### Goal A
Name every group of the MacLeod organization that the passage on management strategy describes.
### Goal B
Transcribe the portion of the passage on management strategy starting with "For Job B, which" and going on through "means more yield.".

For Job A, which is concave, management strategy Q produces an output-per-worker of 81, while R yields 96. The variance-reducing strategy, R, is the right one, yielding 15 points more. For example, bringing up the worst slackers (from 0 to 60) delivers more benefit than pulling down the top players (from 125 to 120).
For Job B, which is convex, strategy Q gives us an average yield of 165, while R delivers only 105– 60 points less. The variance-reducing strategy fails. We see more of a drop in pulling down the best people (from 500 to 250) than we gain in hauling the laggards (o to 25).
In short, when the work is concave, variance is your enemy and reducing it increases expected yield. When the work is convex, variance is your friend; more risk means more yield.
The above may seem disconnected from the problems of the MacLeod organization, but it’s not. MacLeod organizations are based on variance-reduction management strategies, which have worked overwhelmingly well over the past 200 years of concave, industrial-era labor. MacLeod Losers naturally desire familiarity, uniformity, and stability. They want variance to be reduced and will give up autonomy to have that. MacLeod Clueless (middle managers) take on the job of reducing variance in conditions for the Losers below them, and reducing volatility in performance for the Sociopaths above. Their job is to homogenize and control, and they do it well. It doesn’t require vision or strategy. MacLeod Sociopaths start out as the “heroic” risk-takers (entrepreneurs) but that caste often evolves (as especially as transplant executives come in) into a cushy rent-seeking class as the organization matures (necessitating the obfuscation enabled by the Clueless and the Effort Thermocline). The Sociopath category itself becomes risk-averse, out of each established individual’s desire to protect organizational position. The result is an organization that is very good at reducing variance and stifling individuality, but incapable of innovation. How do we come back from that?
In the concave world, the failures of the MacLeod organization were tolerable. Businesses didn’t need to generate new ideas. They needed to turn existing, semi-fresh ones into repeatable processes, and motivate large groups of people to carry out difficult but mostly simple functions. Variance-reduction was desired and encouraged. Only in the past few decades, with the industrial era fading and the technological one coming on, has there been a need for business to have in-house creative capacity.
Old-style organizations: the optimization model
The convex/concave discussion above assumes one dimension of input (pertaining to how good an individual is at a job) and one of output (observed productivity). In truth, a more accurate model of an organization’s performance would have a interconnected network of such “S-curve” functions for the relationships between various variables, many of which are hidden. There’d be a few input variables (“business variables”) and the things the company cares about (profit, reputation, organizational health) would be outputs, but most of the cause-and-effect relationships are hidden. Wages affect morale, which affects performance, which affects productivity, which affects the firm’s profits, which is its performance function. With all of the dimensions that could be considered, this function might be very convoluted, and while it is held to exist “platonically” it is not known in its entirety. The actual function relating controllable business variables to performance is illegible (due to hidden variables) and certainly not perfectly concave or convex.

### Collected material
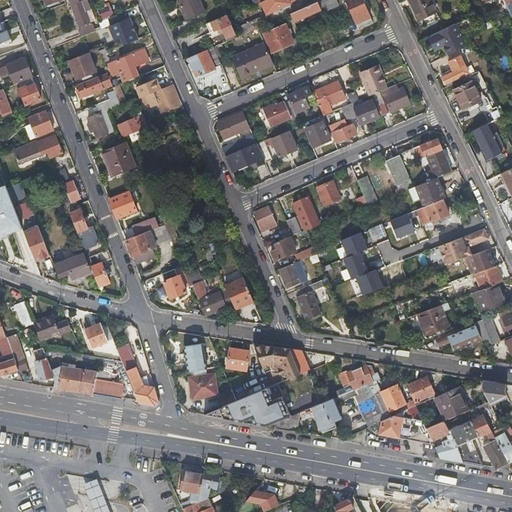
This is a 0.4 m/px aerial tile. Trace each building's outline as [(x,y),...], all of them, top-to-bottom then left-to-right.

### Correct answer A
Losers, Clueless (middle managers), Sociopaths

### Correct answer B
For Job B, which is convex, strategy Q gives us an average yield of 165, while R delivers only 105– 60 points less. The variance-reducing strategy fails. We see more of a drop in pulling down the best people (from 500 to 250) than we gain in hauling the laggards (o to 25).
In short, when the work is concave, variance is your enemy and reducing it increases expected yield. When the work is convex, variance is your friend; more risk means more yield.